Future Meetings: The details of follow-up meetings, if applicable, and the date when annual meetings by the LLC will be held.
Certificate of Formation: A document filed with state authorities officially registering an LLC in that state.
Company Agreement: An internal company document establishing the operating framework for an LLC.
Motion: A request for the members of the LLC to decide on an administrative issue.
Officer's Resolution: A decision or action decided and authorized by the LLC members or managers.
Minute Book: In a company's context, a minute book is a written document or group of documents with all the company's records. It can include any legal documents such as bylaws, company resolutions, annual reports, or meeting minutes.
It's customary for the LLC's secretary or meeting's chairperson to sign the LLC Organizational Meeting Minutes. The attending members may also sign the document. The signatures do not need to be notarized or witnessed. However, notarizing the signatures establishes the validity of the document if it is challenged in the future.
Once completed and signed, a copy of the LLC Organizational Meeting Minutes should be entered into the company's minute book. It's a part of the organization's formal record and can be used to enact resolutions in the future. Individual members of the LLC may also want to keep a copy of the minutes for their records.
There is no need to file LLC Organizational Meeting Minutes with any state or federal authority or recorder.
Besides being necessary in some cases as a part of the process of incorporation, meeting minutes serve to protect the members of an LLC from business liabilities. They establish the LLC as a separate legal entity from its members and prevent third parties from targeting the members personally for debts or actions incurred or taken by the LLC.
While both documents record roughly the same event (i.e. the formational framework of an LLC), the LLC Organizational Meeting Minutes are an internal document for the members of an LLC while the Articles of Incorporation are a set of documents filed with the governing state body.
States generally require that an LLC is represented by a registered agent to ensure clear lines of communication between the state and the company.

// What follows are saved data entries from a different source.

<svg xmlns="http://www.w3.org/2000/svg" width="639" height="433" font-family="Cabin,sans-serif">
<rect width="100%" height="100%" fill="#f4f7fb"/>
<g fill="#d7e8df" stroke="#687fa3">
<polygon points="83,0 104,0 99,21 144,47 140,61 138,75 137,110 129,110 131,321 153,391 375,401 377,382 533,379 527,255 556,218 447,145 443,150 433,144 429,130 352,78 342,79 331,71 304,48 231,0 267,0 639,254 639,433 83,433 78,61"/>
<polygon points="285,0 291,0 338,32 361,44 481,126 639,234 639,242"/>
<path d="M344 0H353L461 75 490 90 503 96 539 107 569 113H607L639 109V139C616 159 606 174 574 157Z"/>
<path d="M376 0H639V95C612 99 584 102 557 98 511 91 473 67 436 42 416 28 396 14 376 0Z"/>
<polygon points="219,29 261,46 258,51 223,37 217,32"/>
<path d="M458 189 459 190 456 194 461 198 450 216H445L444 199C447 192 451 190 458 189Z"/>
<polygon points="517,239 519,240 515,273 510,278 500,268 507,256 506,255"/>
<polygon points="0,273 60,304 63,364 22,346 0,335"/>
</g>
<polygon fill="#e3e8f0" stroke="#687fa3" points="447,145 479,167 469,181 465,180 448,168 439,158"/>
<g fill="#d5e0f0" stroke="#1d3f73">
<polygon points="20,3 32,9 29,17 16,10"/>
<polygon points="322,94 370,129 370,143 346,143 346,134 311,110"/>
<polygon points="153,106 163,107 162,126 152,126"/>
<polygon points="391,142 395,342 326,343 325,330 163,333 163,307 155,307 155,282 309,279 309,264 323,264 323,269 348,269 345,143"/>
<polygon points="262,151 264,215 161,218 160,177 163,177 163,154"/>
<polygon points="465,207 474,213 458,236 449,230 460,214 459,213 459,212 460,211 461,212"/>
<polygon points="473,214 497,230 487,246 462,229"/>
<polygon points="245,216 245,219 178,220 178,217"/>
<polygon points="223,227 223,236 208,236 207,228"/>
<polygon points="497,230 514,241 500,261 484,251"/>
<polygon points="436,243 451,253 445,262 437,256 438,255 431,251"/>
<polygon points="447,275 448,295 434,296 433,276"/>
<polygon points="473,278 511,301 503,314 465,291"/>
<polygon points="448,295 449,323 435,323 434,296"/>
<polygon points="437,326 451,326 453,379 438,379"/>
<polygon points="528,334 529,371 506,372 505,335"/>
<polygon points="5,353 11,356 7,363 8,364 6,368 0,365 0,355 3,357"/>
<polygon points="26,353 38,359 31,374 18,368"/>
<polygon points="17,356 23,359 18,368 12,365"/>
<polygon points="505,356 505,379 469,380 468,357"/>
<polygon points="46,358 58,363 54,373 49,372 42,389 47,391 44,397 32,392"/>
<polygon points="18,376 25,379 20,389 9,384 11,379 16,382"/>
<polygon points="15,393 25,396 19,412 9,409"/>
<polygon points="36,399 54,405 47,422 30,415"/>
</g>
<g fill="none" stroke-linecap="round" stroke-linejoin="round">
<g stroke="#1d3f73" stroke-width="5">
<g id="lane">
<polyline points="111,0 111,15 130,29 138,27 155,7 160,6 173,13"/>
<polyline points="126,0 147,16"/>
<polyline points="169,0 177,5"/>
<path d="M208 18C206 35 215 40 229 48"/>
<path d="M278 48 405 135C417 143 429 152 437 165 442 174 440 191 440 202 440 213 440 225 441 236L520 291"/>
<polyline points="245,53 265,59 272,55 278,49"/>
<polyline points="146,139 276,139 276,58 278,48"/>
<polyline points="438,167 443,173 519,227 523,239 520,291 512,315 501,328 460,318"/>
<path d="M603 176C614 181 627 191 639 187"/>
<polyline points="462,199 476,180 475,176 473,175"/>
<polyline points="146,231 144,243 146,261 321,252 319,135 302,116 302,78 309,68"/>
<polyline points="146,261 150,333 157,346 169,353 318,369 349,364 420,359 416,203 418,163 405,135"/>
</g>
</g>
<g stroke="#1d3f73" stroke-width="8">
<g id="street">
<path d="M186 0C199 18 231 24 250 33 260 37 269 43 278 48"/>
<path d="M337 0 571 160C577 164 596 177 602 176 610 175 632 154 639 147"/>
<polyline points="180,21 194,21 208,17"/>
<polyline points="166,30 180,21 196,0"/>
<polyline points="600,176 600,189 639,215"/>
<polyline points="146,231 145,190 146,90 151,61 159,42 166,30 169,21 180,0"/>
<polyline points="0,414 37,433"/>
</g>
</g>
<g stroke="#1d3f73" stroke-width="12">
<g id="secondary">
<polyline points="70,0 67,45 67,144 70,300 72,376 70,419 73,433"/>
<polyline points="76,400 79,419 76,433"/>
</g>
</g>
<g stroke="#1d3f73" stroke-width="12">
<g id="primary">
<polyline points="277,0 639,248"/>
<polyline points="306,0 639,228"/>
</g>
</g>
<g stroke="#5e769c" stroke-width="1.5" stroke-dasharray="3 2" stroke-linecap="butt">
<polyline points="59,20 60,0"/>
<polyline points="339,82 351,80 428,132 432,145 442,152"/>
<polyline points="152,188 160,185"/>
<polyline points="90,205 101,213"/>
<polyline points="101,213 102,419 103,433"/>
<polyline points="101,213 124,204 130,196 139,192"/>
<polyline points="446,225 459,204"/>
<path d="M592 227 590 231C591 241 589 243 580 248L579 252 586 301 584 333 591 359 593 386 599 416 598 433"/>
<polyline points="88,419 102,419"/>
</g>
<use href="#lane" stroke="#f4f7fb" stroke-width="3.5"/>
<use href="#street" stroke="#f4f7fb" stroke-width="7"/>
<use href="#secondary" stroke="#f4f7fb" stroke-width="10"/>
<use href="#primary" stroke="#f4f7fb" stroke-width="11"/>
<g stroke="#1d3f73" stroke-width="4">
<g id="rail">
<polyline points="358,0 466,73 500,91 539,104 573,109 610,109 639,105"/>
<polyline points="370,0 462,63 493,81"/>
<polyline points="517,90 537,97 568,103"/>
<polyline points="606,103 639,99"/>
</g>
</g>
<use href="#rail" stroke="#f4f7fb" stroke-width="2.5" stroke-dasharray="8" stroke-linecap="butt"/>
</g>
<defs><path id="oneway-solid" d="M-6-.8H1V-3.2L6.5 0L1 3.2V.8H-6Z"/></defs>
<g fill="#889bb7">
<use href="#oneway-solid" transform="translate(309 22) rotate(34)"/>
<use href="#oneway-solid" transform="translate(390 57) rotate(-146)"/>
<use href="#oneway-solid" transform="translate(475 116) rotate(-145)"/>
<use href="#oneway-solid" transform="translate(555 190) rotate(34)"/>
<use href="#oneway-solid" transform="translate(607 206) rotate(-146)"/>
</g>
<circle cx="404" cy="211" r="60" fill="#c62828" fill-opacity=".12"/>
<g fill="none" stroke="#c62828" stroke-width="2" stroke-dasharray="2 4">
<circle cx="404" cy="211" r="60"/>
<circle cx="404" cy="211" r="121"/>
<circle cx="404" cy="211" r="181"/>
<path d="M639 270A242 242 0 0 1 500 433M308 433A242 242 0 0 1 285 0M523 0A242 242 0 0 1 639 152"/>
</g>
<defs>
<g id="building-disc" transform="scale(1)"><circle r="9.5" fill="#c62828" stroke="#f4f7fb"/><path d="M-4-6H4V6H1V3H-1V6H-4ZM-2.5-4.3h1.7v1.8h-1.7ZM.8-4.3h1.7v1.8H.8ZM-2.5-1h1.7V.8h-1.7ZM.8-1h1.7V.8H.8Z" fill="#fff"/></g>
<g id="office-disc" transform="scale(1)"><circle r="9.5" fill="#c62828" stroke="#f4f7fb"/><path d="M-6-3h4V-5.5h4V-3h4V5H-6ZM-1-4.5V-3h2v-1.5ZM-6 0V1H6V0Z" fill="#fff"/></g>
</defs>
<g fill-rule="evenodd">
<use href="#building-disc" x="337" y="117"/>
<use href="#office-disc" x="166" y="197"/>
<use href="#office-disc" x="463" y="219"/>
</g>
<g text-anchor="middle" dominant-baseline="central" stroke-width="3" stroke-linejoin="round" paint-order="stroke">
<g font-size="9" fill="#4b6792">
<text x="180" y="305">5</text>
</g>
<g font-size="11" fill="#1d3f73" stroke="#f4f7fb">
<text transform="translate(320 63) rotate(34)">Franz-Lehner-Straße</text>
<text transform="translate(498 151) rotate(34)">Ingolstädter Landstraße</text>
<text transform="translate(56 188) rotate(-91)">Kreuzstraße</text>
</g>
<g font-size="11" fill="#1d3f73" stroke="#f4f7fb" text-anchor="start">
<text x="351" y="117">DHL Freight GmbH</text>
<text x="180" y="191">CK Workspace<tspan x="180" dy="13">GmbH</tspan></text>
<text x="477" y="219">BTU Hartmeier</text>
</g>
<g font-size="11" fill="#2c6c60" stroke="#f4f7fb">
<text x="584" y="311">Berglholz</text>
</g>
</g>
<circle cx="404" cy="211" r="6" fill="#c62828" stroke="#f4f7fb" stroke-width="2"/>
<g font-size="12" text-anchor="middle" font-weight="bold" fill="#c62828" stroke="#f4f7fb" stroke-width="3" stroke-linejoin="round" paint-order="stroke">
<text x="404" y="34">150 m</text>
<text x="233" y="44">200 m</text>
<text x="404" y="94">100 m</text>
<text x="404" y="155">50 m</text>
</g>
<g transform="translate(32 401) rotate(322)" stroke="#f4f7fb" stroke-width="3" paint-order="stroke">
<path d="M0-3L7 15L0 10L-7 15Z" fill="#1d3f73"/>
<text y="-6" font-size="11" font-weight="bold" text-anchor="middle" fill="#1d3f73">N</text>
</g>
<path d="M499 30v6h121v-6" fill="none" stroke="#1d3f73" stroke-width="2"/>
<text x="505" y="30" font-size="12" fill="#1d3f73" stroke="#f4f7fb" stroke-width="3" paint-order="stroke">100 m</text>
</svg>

The registered agent has a physical office in the state and its job entails facilitating any process between the state and the LLC.
Membership certificates document the degree of ownership interest in an LLC. They’re similar to corporate stock certificates except they’re used in the context of an LLC as opposed to a corporation.
Typically, members are owners in an LLC. In other words, they hold an interest in the company, much like a stockholder in a corporation. Managers, on the other hand, are elected by the members of an LLC to perform administrative duties and serve a similar purpose to directors in a corporation. Members can also be managers in an LLC.